I am ssh'ing from my phone, so the sanity check will have to wait until later.

Regarding the parameters, as I mentioned, I am combining two dictionaries inside the model function in order to minimize rewriting code when I want to change parameters to test while also keeping the number of tracked parameters to a minimum, in order to avoid cluttering the correlation matrix with static parameters.

bjtho08 commented 5 years ago

I ran your MWE and it completed without error. The output csv is here: 062719235236.csv.txt

mikkokotila commented 5 years ago

Regarding the parameters, as I mentioned, I am combining two dictionaries inside the model function in order to minimize rewriting code when I want to change parameters to test while also keeping the number of tracked parameters to a minimum, in order to avoid cluttering the correlation matrix with static parameters.

That will be the cause of this. What we do is create a record for the parameters at the beginning of the scan, and then universally use that throughout the pipeline to ensure consistency. If you load all your parameters in the params dictionary as intended use assumes, you will no longer suffer from this.

It seems that you have a justification for doing things otherwise, so I think we can explore that as a feature request. The best way to do that would be to create a new ticket for that specific request, and provide an example where you use the minimal() from above, but altered in a way that makes your case blatantly clear.

Regarding this ticket, I'll leave it open just in case for a couple of days, but it seems that the issue itself is resolved by a) using the intended approach b) escalating to a feature requested the new use.

Thanks a lot for working together to figure this out. Have a nice day ahead too :)
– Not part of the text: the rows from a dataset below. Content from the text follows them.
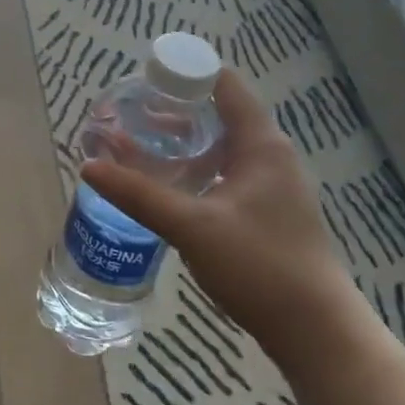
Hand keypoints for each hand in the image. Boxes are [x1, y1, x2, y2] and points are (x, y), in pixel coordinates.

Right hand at [81, 68, 357, 349]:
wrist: (316, 331)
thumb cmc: (260, 266)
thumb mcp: (192, 227)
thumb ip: (139, 194)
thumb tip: (88, 167)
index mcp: (260, 144)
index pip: (223, 84)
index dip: (183, 73)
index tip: (141, 80)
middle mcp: (269, 155)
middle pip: (218, 112)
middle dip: (172, 110)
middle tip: (128, 115)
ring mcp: (270, 184)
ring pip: (219, 145)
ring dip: (181, 141)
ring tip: (137, 145)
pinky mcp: (265, 210)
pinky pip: (223, 172)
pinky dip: (193, 168)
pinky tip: (166, 185)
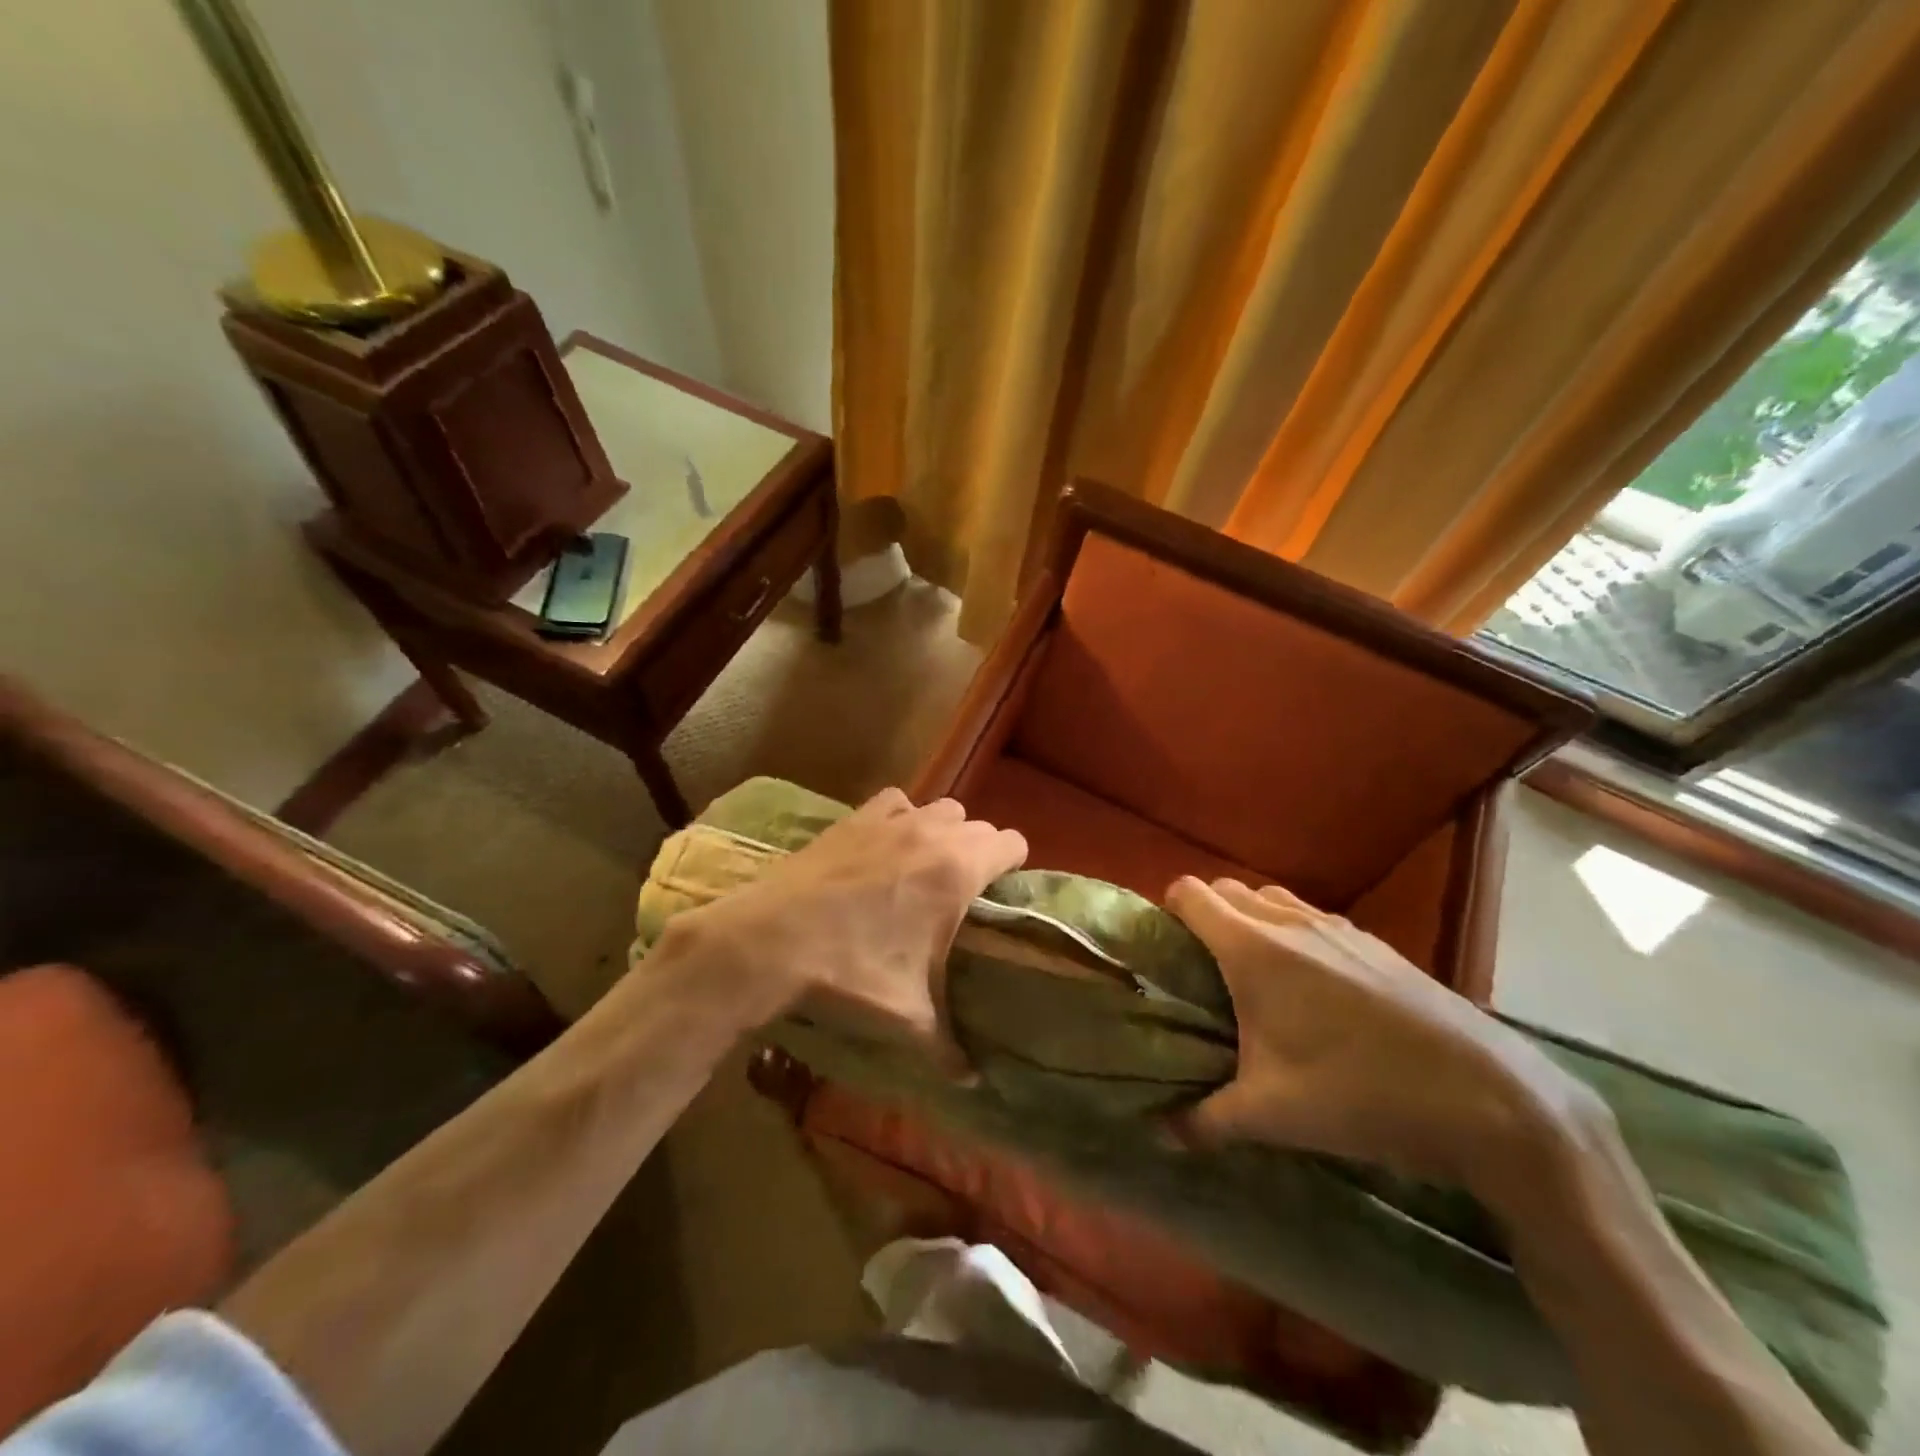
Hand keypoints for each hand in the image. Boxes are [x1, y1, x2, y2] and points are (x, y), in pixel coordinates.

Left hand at [670, 789, 1026, 1070]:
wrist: (772, 941)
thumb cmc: (852, 972)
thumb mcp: (907, 1016)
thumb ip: (948, 1048)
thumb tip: (972, 1082)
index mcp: (958, 870)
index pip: (1013, 842)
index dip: (1012, 866)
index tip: (1000, 894)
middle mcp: (932, 833)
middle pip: (978, 826)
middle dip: (978, 854)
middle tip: (961, 893)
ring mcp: (891, 820)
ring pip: (940, 809)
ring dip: (942, 832)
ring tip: (925, 867)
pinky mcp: (855, 817)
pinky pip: (896, 802)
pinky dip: (901, 817)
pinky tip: (886, 845)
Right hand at [1165, 877, 1596, 1191]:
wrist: (1490, 1097)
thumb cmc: (1361, 1093)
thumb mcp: (1272, 1115)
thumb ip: (1205, 1120)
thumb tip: (1160, 1132)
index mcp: (1253, 948)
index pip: (1189, 893)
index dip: (1168, 913)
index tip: (1167, 955)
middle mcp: (1290, 921)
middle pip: (1227, 890)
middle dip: (1207, 919)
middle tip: (1204, 974)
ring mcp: (1338, 927)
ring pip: (1272, 900)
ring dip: (1252, 923)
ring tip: (1258, 981)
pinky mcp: (1376, 943)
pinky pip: (1314, 918)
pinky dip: (1295, 936)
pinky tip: (1317, 994)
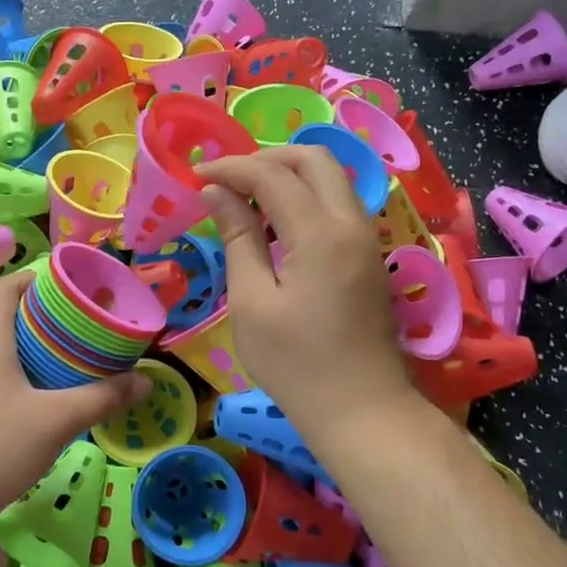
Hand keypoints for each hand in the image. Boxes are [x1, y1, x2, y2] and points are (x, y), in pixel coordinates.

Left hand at [0, 272, 147, 521]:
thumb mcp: (57, 421)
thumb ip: (103, 397)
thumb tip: (145, 381)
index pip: (6, 287)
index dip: (37, 279)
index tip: (72, 289)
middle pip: (2, 315)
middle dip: (42, 315)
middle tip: (80, 327)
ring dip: (28, 347)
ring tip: (67, 359)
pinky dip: (15, 373)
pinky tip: (38, 399)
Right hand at [195, 146, 411, 436]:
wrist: (361, 409)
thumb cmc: (295, 363)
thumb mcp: (252, 302)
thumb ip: (238, 238)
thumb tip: (216, 193)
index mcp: (320, 234)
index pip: (272, 175)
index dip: (231, 168)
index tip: (196, 176)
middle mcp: (351, 223)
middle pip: (314, 159)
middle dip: (266, 157)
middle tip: (228, 181)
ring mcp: (366, 238)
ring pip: (331, 178)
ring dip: (288, 176)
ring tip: (246, 200)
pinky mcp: (369, 255)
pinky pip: (337, 203)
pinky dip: (305, 197)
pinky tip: (276, 226)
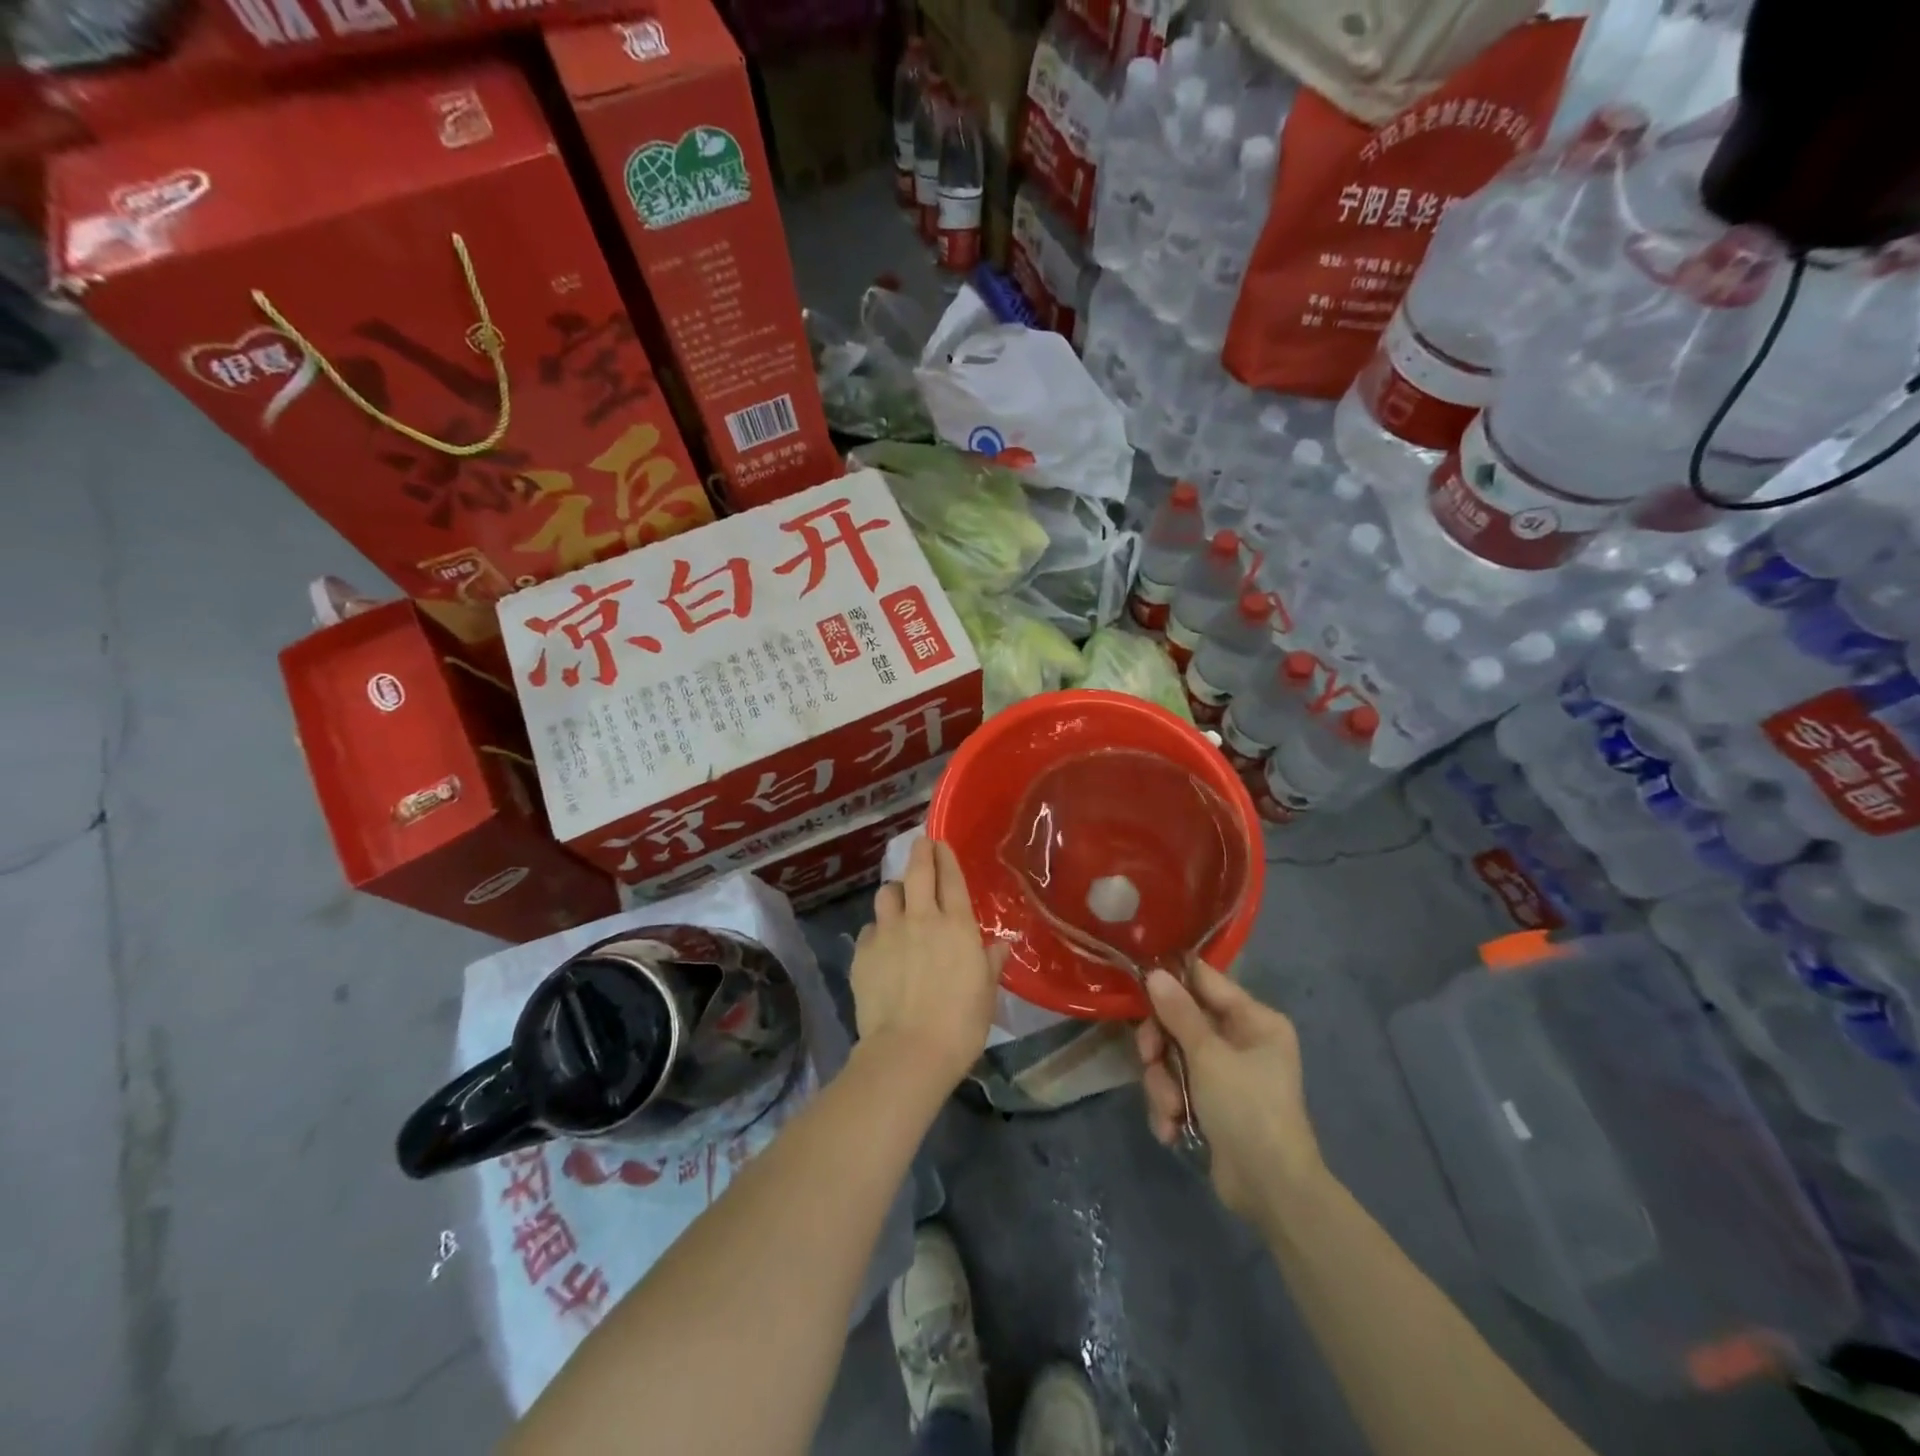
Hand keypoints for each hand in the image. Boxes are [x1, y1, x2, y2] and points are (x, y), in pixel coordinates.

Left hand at [851, 838, 1008, 1092]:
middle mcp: (921, 918)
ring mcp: (888, 933)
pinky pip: (870, 929)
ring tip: (899, 901)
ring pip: (887, 894)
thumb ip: (990, 963)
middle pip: (917, 872)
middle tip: (921, 845)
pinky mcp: (863, 952)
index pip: (951, 878)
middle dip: (920, 852)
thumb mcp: (986, 993)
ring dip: (895, 892)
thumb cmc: (960, 1024)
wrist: (909, 1050)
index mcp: (957, 925)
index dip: (945, 857)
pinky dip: (877, 930)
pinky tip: (882, 945)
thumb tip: (1000, 946)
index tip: (940, 843)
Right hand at [1136, 964, 1323, 1221]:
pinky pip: (1176, 1089)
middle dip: (1161, 1047)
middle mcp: (1241, 1041)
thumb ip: (1179, 1012)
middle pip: (1181, 1022)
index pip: (1204, 981)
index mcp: (1254, 1020)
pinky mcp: (1211, 1104)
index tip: (1139, 987)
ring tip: (1170, 1110)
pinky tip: (1172, 1130)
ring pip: (1173, 1058)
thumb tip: (1155, 972)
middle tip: (1149, 1059)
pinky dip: (1169, 1108)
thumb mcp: (1208, 1056)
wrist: (1271, 1190)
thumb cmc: (1247, 1108)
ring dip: (1163, 1084)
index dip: (1172, 982)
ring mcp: (1225, 1074)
bjtho08 commented 5 years ago

I decided to rewrite the function such that all parameters are copied to an internalized dictionary at the very start of the inner function which avoids tampering with the params dict fed by talos.Scan. This fixed the issue. For reference, the relevant changes are:

def talos_presets(weight_path, cls_wgts, static_params, train_generator, val_generator):

    ...

    def talos_model(x, y, val_x, val_y, params):

        ...

        # Dummy inputs
        _ = x, y, val_x, val_y
        internal_params = OrderedDict()
        internal_params.update(static_params)
        internal_params.update(params)

        ...

        return history, model
    return talos_model

Thanks for helping me with the bug hunt! It's nice to work with committed devs! Have a great day :)

mikkokotila commented 5 years ago

Thanks to you too :) I'm glad you got it sorted out. And likewise, have a nice day!

ebolotin6 commented 5 years ago

I ran into this issue today. I was passing _inputshape and _numclasses into my params dict (with the goal of consolidating all model-related variables in one place), which was the apparent cause of the issue. After removing these variables from the params dict, the error went away.